Notch stimulates growth by direct regulation of genes involved in the control of glycolysis and the tricarboxylic acid cycle

SLANINOVA, Vera, Michaela KRAFČÍKOVÁ, Raquel PEREZ-GOMEZ, Pavel STEFFAL, Lukáš TRANTÍREK, Sarah J. BRAY and Alena KREJCI. Notch stimulates growth by direct regulation of genes involved in the control of glycolysis and the tricarboxylic acid cycle. OPEN BIOLOGY. LONDON: ROYAL SOC, 2016, vol. 6, No 2, p. nestránkováno, 14 pp.

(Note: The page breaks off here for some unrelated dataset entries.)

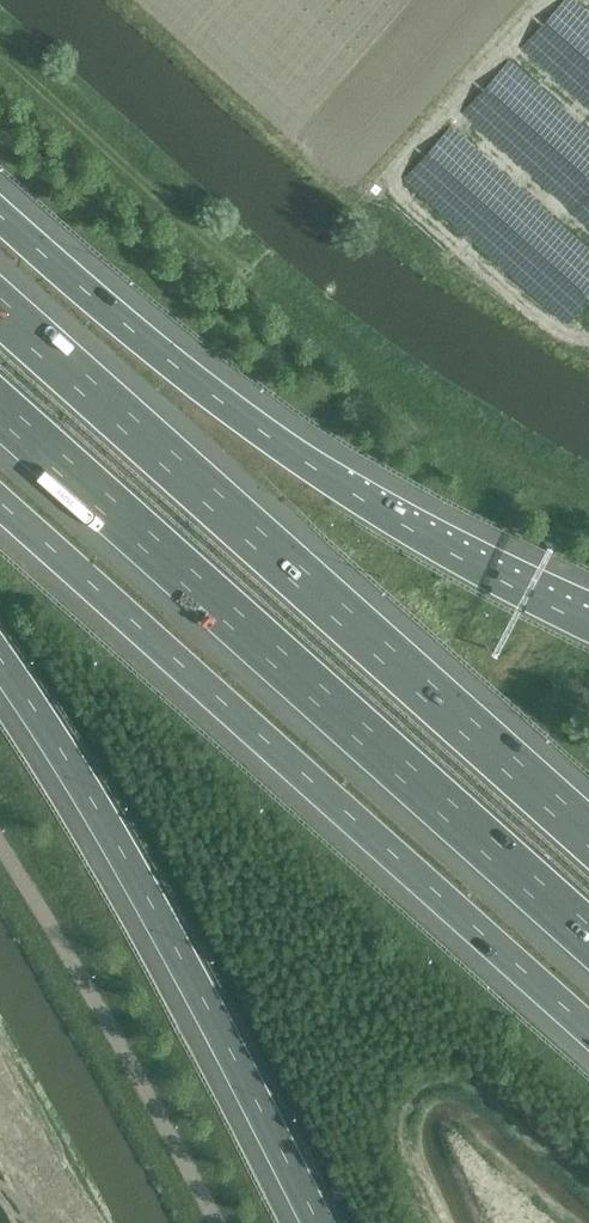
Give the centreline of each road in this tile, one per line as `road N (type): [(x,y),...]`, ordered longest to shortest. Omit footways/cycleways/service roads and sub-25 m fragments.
road 1 (motorway): [(0,506),(588,1035)]
road 2 (motorway): [(588,837),(0,309)]
road 3 (motorway): [(0,408),(588,935)]
road 4 (motorway): [(588,626),(413,531),(269,437),(205,392),(0,213)]
road 5 (motorway): [(0,663),(118,842),(319,1222)]

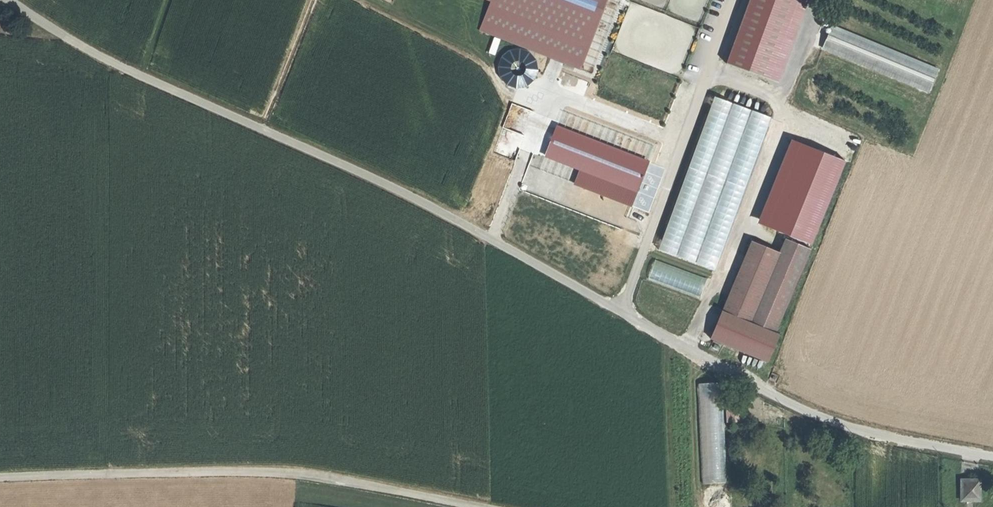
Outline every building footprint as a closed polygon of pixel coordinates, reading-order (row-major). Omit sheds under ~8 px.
[(490,1),(479,30),(577,68),(604,0),(487,0),(490,1)] [(726,63),(768,79),(797,0),(749,0),(726,63)] [(938,70),(831,26),(822,48),(929,92),(938,70)] [(707,95),(660,251),(719,269),(766,113),(707,95)] [(802,134),(783,127),(748,216),(768,223),(802,134)] [(824,143),(805,136),(771,224),(790,232),(824,143)] [(847,152),(827,144),(793,233),(813,240),(847,152)] [(810,249),(785,239),(780,253),(751,322),(775,332),(810,249)] [(723,310),(751,322),(780,253),(752,241),(723,310)] [(655,258),(649,277),(701,296),(708,277),(655,258)] [(778,334),(723,311),(711,339),(767,362),(778,334)] [(698,382),(704,482),(728,481),(722,381),(698,382)] [(980,500),(980,480),(960,480),(960,500),(980,500)]
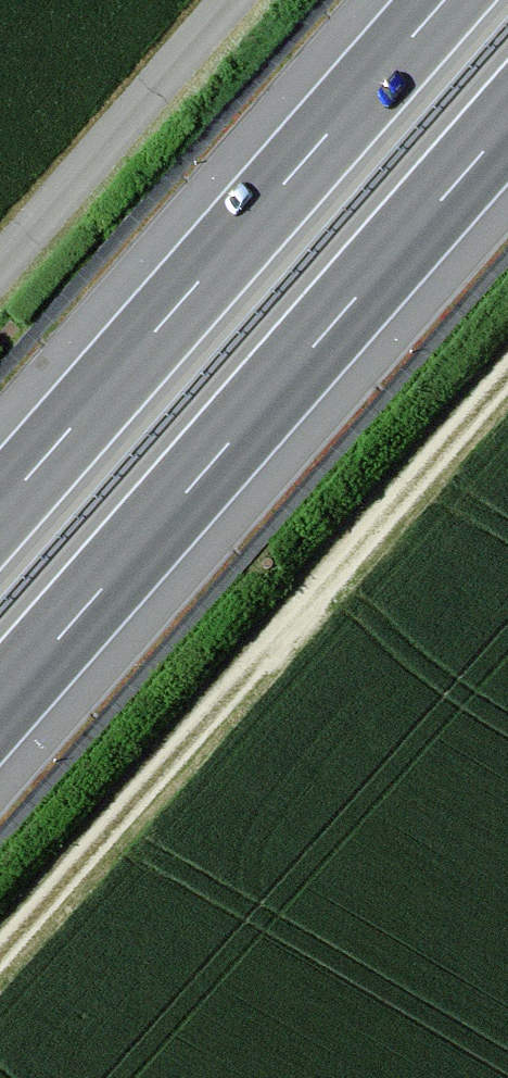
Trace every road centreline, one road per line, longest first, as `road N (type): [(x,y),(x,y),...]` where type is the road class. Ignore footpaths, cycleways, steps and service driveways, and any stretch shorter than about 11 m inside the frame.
road 1 (track): [(0,954),(507,372)]
road 2 (motorway): [(0,705),(507,123)]
road 3 (motorway): [(444,0),(0,508)]
road 4 (track): [(0,267),(232,0)]

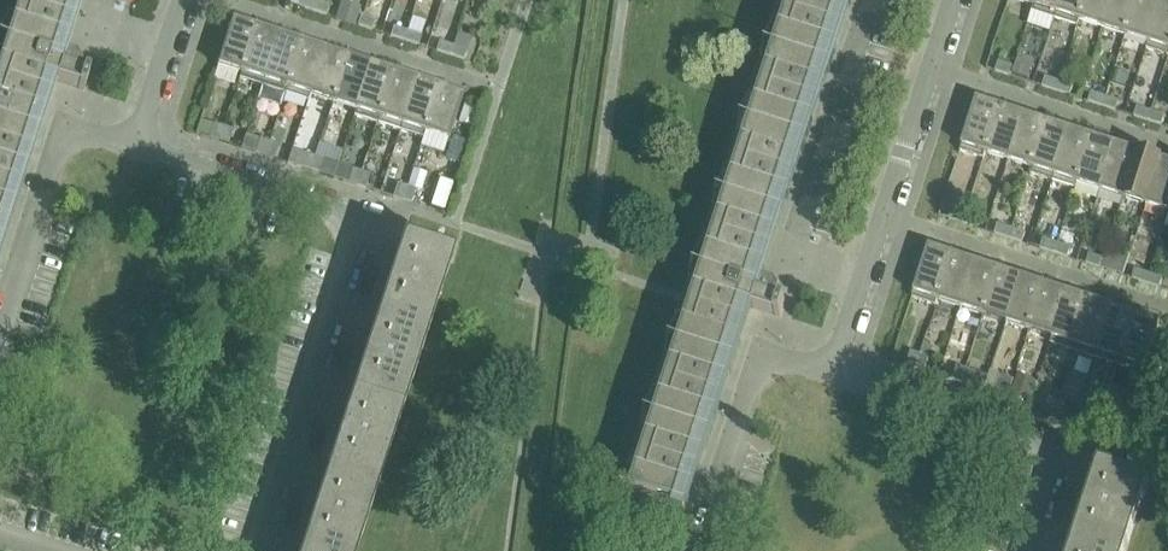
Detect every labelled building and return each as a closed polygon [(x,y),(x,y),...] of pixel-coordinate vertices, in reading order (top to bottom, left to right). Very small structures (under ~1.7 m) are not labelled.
[(70,0),(20,0),(0,60),(0,215),(44,79),(83,91),(88,76),(74,71),(77,61),(74,60),(70,53),(71,50),(61,47),(63,40),(58,38),(70,0)] [(316,2),(308,0),(301,0),(299,7),(313,12),(316,2)] [(841,0),(790,0),(630,493),(675,508),(741,307),(779,319),(784,304),(770,299),(773,289),(770,288),(767,282),(768,278),(758,275),(760,269),(754,267),(841,0)] [(1059,0),(1034,0),(1032,6),(1055,14),(1059,0)] [(1085,0),(1059,0),(1055,14),(1078,21),(1085,0)] [(1110,0),(1085,0),(1078,21),(1101,29),(1110,0)] [(1136,0),(1110,0),(1101,29),(1124,36),(1136,0)] [(1161,0),(1136,0),(1124,36),(1147,44),(1161,0)] [(1147,44),(1167,51),(1167,0),(1161,0),(1147,44)] [(326,16),(329,7),(316,2),(313,12),(326,16)] [(372,31),(375,22),(361,17),(358,27),(372,31)] [(240,74),(255,27),(232,20),(217,66),(240,74)] [(263,81),(279,35),(255,27),(240,74),(263,81)] [(404,42),(407,32),(393,28),(390,37),(404,42)] [(418,46),(421,37),(407,32),(404,42),(418,46)] [(286,89),(301,42),(279,35),(263,81),(286,89)] [(309,96),(324,50),(301,42),(286,89),(309,96)] [(450,56),(453,47),(439,43),(436,52),(450,56)] [(1034,59),(1038,47),(1024,43),(1020,55),(1034,59)] [(464,61),(467,51),(453,47),(450,56),(464,61)] [(332,103),(347,57),(324,50),(309,96),(332,103)] [(355,111),(370,64),(347,57),(332,103),(355,111)] [(1010,77),(1013,67),(999,63),(996,72),(1010,77)] [(379,119),(394,72),(370,64),(355,111),(356,111),(354,117),(377,124),(379,119)] [(401,126),(416,80),(394,72),(379,119),(401,126)] [(1056,92),(1059,82),(1046,78),(1043,88),(1056,92)] [(423,133),(438,87),(416,80),(401,126),(423,133)] [(1070,96),(1073,87),(1059,82),(1056,92),(1070,96)] [(448,141),(463,95),(438,87),(423,133),(448,141)] [(1103,107),(1106,98),(1092,93),(1089,102),(1103,107)] [(1116,111),(1119,102),(1106,98),(1103,107),(1116,111)] [(985,154),(1000,107),(977,100),(962,146),(985,154)] [(1008,161),(1023,115),(1000,107),(985,154),(1008,161)] [(464,108),(459,125),(472,129),(477,113),(464,108)] [(1148,122),(1151,112),(1137,108),(1134,117),(1148,122)] [(1162,126),(1165,117),(1151,112),(1148,122),(1162,126)] [(1031,169),(1046,122),(1023,115),(1008,161),(1031,169)] [(1054,176),(1070,130),(1046,122),(1031,169),(1054,176)] [(219,142),(223,128),(214,125),(210,139),(219,142)] [(228,145),(233,131),(223,128),(219,142),(228,145)] [(1077,184),(1093,138),(1070,130),(1054,176),(1077,184)] [(1101,191),(1116,145),(1093,138),(1077,184),(1101,191)] [(265,157),(269,143),(260,140),(255,154),(265,157)] [(274,160),(278,146),(269,143),(265,157),(274,160)] [(1124,199),(1139,153),(1116,145),(1101,191),(1120,198),(1118,203),(1122,205),(1124,199)] [(1147,206),(1162,160),(1139,153),(1124,199),(1147,206)] [(311,172),(315,158),(306,155),(301,169),(311,172)] [(320,175),(324,161),(315,158),(311,172),(320,175)] [(1167,219),(1167,162),(1162,160),(1147,206),(1165,213),(1164,218),(1167,220),(1167,219)] [(356,187),(361,173),(352,170),(347,184),(356,187)] [(366,190),(370,176),(361,173),(356,187),(366,190)] [(402,202),(407,188),(397,185),(393,199),(402,202)] [(411,205),(416,191),(407,188),(402,202),(411,205)] [(963,224),(966,215),(952,210),(949,219),(963,224)] [(977,229),(980,219),(966,215),(963,224),(977,229)] [(1009,239),(1012,230),(998,225),(995,234),(1009,239)] [(1022,243),(1026,234),(1012,230),(1009,239),(1022,243)] [(1054,254),(1057,245),(1043,240),(1040,249),(1054,254)] [(450,263),(452,258),(438,253),(439,249),(433,247),(431,251),(402,241),(401,243),(397,257),(381,305),(372,332),(356,381),(346,413),(331,460),(321,489),(305,538),(301,550),(357,550),(450,263)] [(1068,258),(1071,249),(1057,245),(1054,254),(1068,258)] [(937,301),(952,255),(929,247),(914,293),(937,301)] [(1103,260),(1100,269),(1114,273),(1123,276),(1130,256),(1107,248),(1103,260)] [(960,308),(975,262),(952,255),(937,301),(960,308)] [(1100,269),(1103,260),(1089,255),(1086,264),(1100,269)] [(983,316),(998,270),(975,262),(960,308),(983,316)] [(1006,323),(1022,277),(998,270),(983,316),(1006,323)] [(1146,284),(1149,274),(1135,270),(1132,279),(1146,284)] [(1160,288),(1163,279),(1149,274),(1146,284),(1160,288)] [(1029,331),(1045,285),(1022,277),(1006,323),(1029,331)] [(1053,339),(1068,292),(1045,285),(1029,331),(1032,332),(1030,337),(1047,342),(1048,337),(1052,338),(1053,339)] [(1076,346),(1091,300),(1068,292),(1053,339),(1052,338),(1050,344),(1073,351),(1075,346),(1076,346)] [(1099,354),(1114,307),(1091,300),(1076,346),(1098,353),(1099,354)] [(1122,361),(1137,315),(1114,307),(1099,354),(1098,353),(1096,359),(1120,367),(1122,361)] [(1145,369),(1160,322),(1137,315),(1122,361),(1145,369)] [(916,369),(920,355),(911,352),(906,366),(916,369)] [(925,372),(930,358),(920,355),(916,369),(925,372)] [(962,384),(966,370),(957,367),(952,381),(962,384)] [(971,387),(976,373),(966,370),(962,384),(971,387)] [(1007,399),(1012,385),(1003,382),(998,396),(1007,399)] [(1017,402),(1021,388),(1012,385),(1007,399),(1017,402)] [(1053,414),(1058,400),(1049,397),(1044,411),(1053,414)] [(1063,417),(1067,403),(1058,400),(1053,414),(1063,417)] [(1099,429),(1104,415),(1095,412),(1090,426),(1099,429)] [(1108,432),(1113,418),(1104,415),(1099,429),(1108,432)] [(1148,485),(1135,481),(1137,476),(1131,474),(1129,478),(1099,468),(1072,550),(1126,550),(1148,485)]
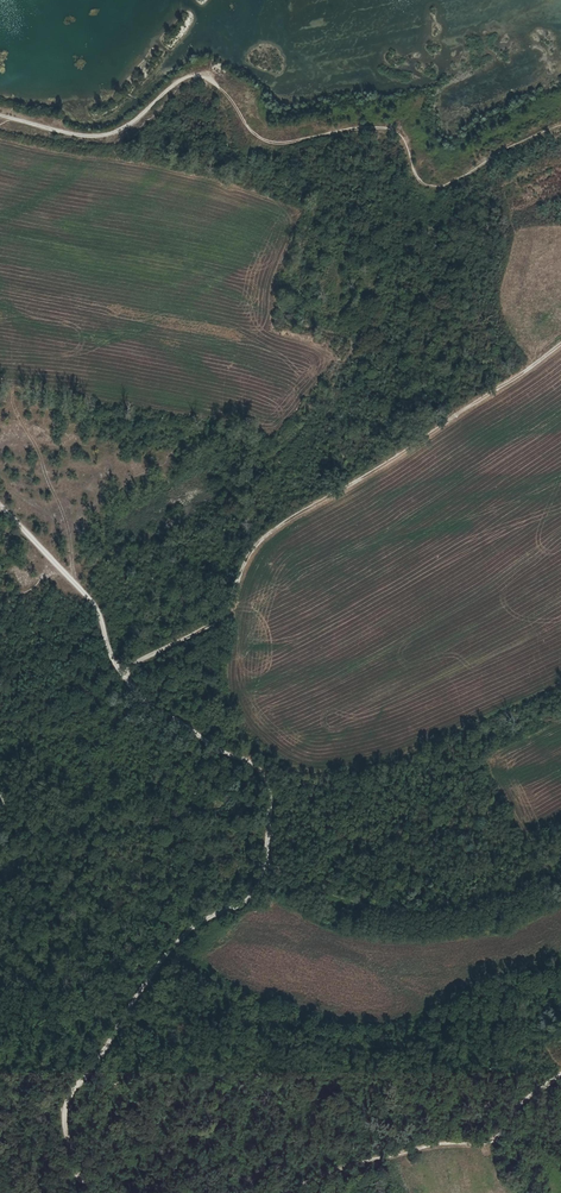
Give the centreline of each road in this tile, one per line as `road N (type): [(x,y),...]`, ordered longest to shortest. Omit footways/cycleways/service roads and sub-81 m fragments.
road 1 (track): [(123,674),(225,615),(246,560),(284,523),(560,344)]
road 2 (track): [(246,759),(271,794),(262,886),(178,942),(63,1109),(76,1171),(98,1192)]
road 3 (track): [(560,1073),(524,1097),(493,1141),(354,1161),(282,1192)]
road 4 (track): [(221,89),(195,78),(175,84),(108,134),(65,133),(0,115)]
road 5 (track): [(123,674),(97,607),(0,505)]
road 6 (track): [(123,674),(148,702),(227,755),(246,759)]

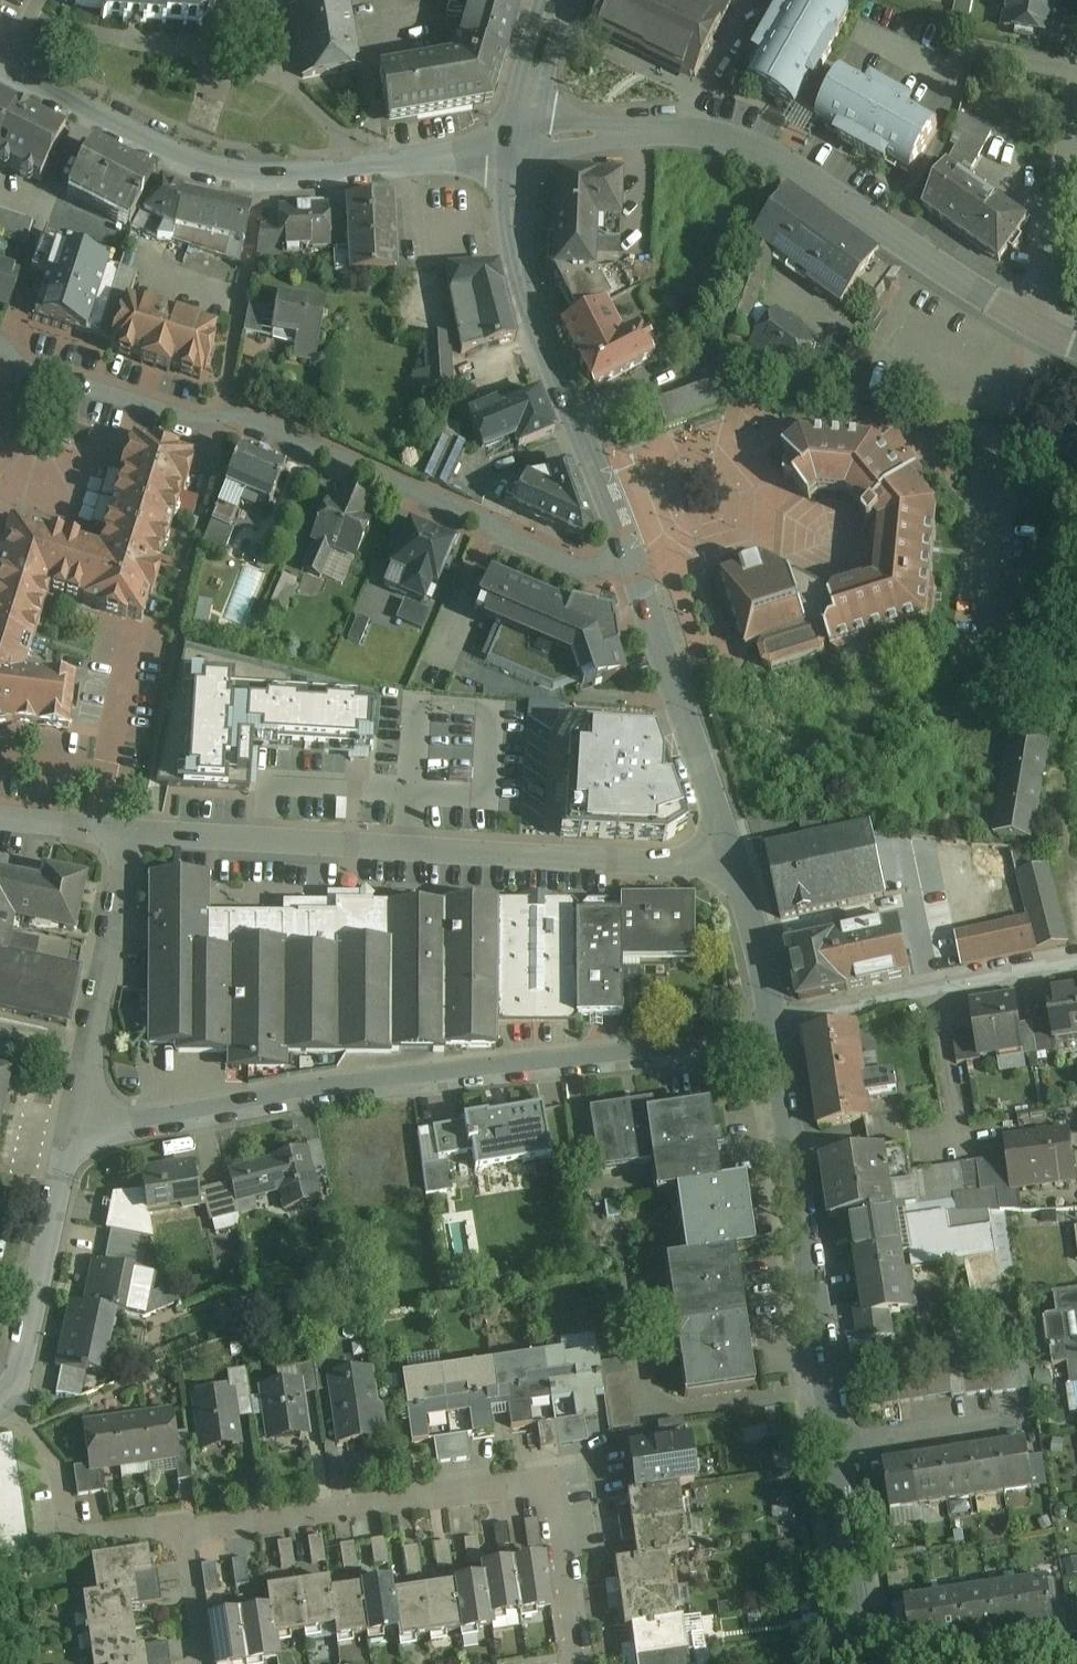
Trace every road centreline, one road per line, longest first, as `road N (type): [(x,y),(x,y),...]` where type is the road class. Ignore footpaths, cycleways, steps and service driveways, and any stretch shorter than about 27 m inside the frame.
road 1 (residential): [(773,1028),(340,1086),(159,1121),(76,1119)]
road 2 (residential): [(644,590),(217,417),(0,345)]
road 3 (residential): [(130,834),(733,860)]
road 4 (residential): [(521,143),(651,131),(700,134),(757,152),(1036,324)]
road 5 (residential): [(576,1663),(553,1481),(189,1523)]
road 6 (residential): [(0,66),(225,170),(306,173),(521,143)]
road 7 (residential): [(644,590),(521,269),(521,143)]
road 8 (residential): [(835,1439),(773,1028)]
road 9 (residential): [(1076,963),(773,1028)]
road 10 (residential): [(76,1119),(14,1389),(0,1404)]
road 11 (residential): [(130,834),(76,1119)]
road 12 (residential): [(733,860),(644,590)]
road 13 (residential): [(869,1663),(835,1439)]
road 14 (residential): [(1036,324),(1076,105)]
road 15 (residential): [(189,1523),(69,1539),(58,1462)]
road 16 (residential): [(835,1439),(1019,1415)]
road 17 (residential): [(773,1028),(733,860)]
road 18 (residential): [(555,0),(521,143)]
road 19 (residential): [(189,1523),(206,1663)]
road 20 (residential): [(0,817),(130,834)]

ISSN 2046-2441. Available from: https://dx.doi.org/10.1098/rsob.150155.

Basic information

• Original name: Notch stimulates growth by direct regulation of genes involved in the control of glycolysis and the tricarboxylic acid cycle
• Authors: SLANINOVA, Vera (203 Czech Republic), Michaela KRAFČÍKOVÁ (703 Slovakia, belonging to the institution), Raquel PEREZ-GOMEZ (203 Czech Republic), Pavel STEFFAL (203 Czech Republic), Lukáš TRANTÍREK (203 Czech Republic, guarantor, belonging to the institution), Sarah J. BRAY (826 United Kingdom of Great Britain and Northern Ireland) and Alena KREJCI (203 Czech Republic).
• Edition: OPEN BIOLOGY, LONDON, ROYAL SOC, 2016, 2046-2441.

Other information

• Original language: English
• Type of outcome: Article in a journal
• Field of Study: 10600 1.6 Biological sciences
• Country of publisher: United Kingdom of Great Britain and Northern Ireland
• Confidentiality degree: is not subject to a state or trade secret
• WWW: URL
• Impact factor: Impact factor: 3.481
• RIV identification code: RIV/00216224:14740/16:00093886
• Organization unit: Central European Institute of Technology
• Doi: http://dx.doi.org/10.1098/rsob.150155
• UT WoS: 000371256100004
• Keywords in English: metabolism; Notch targets; Warburg effect; glycolytic shift; tissue growth
• Tags: rivok
• Tags: International impact, Reviewed

Abstract

Glycolytic shift is a characteristic feature of rapidly proliferating cells, such as cells during development and during immune response or cancer cells, as well as of stem cells. It results in increased glycolysis uncoupled from mitochondrial respiration, also known as the Warburg effect. Notch signalling is active in contexts where cells undergo glycolytic shift. We decided to test whether metabolic genes are direct transcriptional targets of Notch signalling and whether upregulation of metabolic genes can help Notch to induce tissue growth under physiological conditions and in conditions of Notch-induced hyperplasia. We show that genes mediating cellular metabolic changes towards the Warburg effect are direct transcriptional targets of Notch signalling. They include genes encoding proteins involved in glucose uptake, glycolysis, lactate to pyruvate conversion and repression of the tricarboxylic acid cycle. The direct transcriptional upregulation of metabolic genes is PI3K/Akt independent and occurs not only in cells with overactivated Notch but also in cells with endogenous levels of Notch signalling and in vivo. Even a short pulse of Notch activity is able to elicit long-lasting metabolic changes resembling the Warburg effect. Loss of Notch signalling in Drosophila wing discs as well as in human microvascular cells leads to downregulation of glycolytic genes. Notch-driven tissue overgrowth can be rescued by downregulation of genes for glucose metabolism. Notch activity is able to support growth of wing during nutrient-deprivation conditions, independent of the growth of the rest of the body. Notch is active in situations that involve metabolic reprogramming, and the direct regulation of metabolic genes may be a common mechanism that helps Notch to exert its effects in target tissues.